Thursday, 13 January 2022

Insubstantial Pageant

 

Reflecting on the mutable timeline, Manse Everard quotes:

"The cloud-capp'd towers, the gorgeous palaces,
"The solemn empires, the great globe itself,
"Yea, all which it inherit, shall dissolve
"And like this insubstantial pageant faded
"Leave not a wrack behind -

"No! He must never let himself brood so."
-Poul Anderson, "Star of the Sea" IN Anderson, Time Patrol (Riverdale, NY, 2010), pp. 467-640 AT 2, p. 480.

In January, 1611, William Shakespeare asks Anne Shakespeare, who is plucking a goose, to listen to what he has just written:

Shakespeare: Our revels now are ended. These our actors, as I foretold you, were all spirits, and are melted into air, into thin air;
 
Shakespeare: And, like the baseless fabric of this vision, the cloud-capp'd towers, the gorgeous palaces, the solemn temples, the great globe itself,
 
Shakespeare: Yea, all which it inherit, shall dissolve and, like this insubstantial pageant faded, leave not a rack behind.
 
Prospero: We are such stuff as dreams are made on, and our little life is rounded with a sleep.
 
Shakespeare: There.

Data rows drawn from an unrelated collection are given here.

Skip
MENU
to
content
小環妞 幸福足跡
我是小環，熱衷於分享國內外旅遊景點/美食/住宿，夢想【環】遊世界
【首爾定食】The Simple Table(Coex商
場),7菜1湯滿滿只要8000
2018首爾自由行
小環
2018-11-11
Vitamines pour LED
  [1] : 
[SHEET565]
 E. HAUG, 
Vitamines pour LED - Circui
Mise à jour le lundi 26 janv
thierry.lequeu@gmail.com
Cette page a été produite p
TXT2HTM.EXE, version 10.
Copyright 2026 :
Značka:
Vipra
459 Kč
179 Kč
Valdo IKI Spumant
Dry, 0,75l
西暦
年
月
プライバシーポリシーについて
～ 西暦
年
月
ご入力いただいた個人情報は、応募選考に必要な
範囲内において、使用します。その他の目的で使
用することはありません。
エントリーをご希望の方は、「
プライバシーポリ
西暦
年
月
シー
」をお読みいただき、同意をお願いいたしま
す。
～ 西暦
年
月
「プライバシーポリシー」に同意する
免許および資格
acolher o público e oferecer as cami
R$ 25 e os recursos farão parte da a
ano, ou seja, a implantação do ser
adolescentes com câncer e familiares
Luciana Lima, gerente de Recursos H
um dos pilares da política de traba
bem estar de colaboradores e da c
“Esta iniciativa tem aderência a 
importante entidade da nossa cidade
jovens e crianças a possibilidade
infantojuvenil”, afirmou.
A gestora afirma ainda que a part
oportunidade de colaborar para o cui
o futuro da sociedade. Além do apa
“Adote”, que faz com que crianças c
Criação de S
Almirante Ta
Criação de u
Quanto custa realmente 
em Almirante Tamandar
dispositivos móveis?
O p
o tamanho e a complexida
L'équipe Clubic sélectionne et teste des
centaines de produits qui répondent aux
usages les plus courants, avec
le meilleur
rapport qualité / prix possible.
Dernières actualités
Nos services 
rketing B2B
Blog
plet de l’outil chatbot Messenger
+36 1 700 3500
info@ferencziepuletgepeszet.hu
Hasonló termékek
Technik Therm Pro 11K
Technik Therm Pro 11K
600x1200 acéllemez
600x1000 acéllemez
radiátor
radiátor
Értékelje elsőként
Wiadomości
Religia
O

Is that not fine?
-Neil Gaiman, "The Tempest" IN Gaiman, The Sandman: The Wake (New York, 1997), pp. 146-184 AT p. 172, panels 4-5; p. 173, panels 1-3.
 
It is fine to read Shakespeare in two such different contexts.

1 comment:

Sean M. Brooks said...

Kaor, Paul!

And five thousands from nnow, in THE LONG WAY HOME, we see a futuristic survival of the famous "to be or not to be" soliloquy from Shakespeare's HAMLET.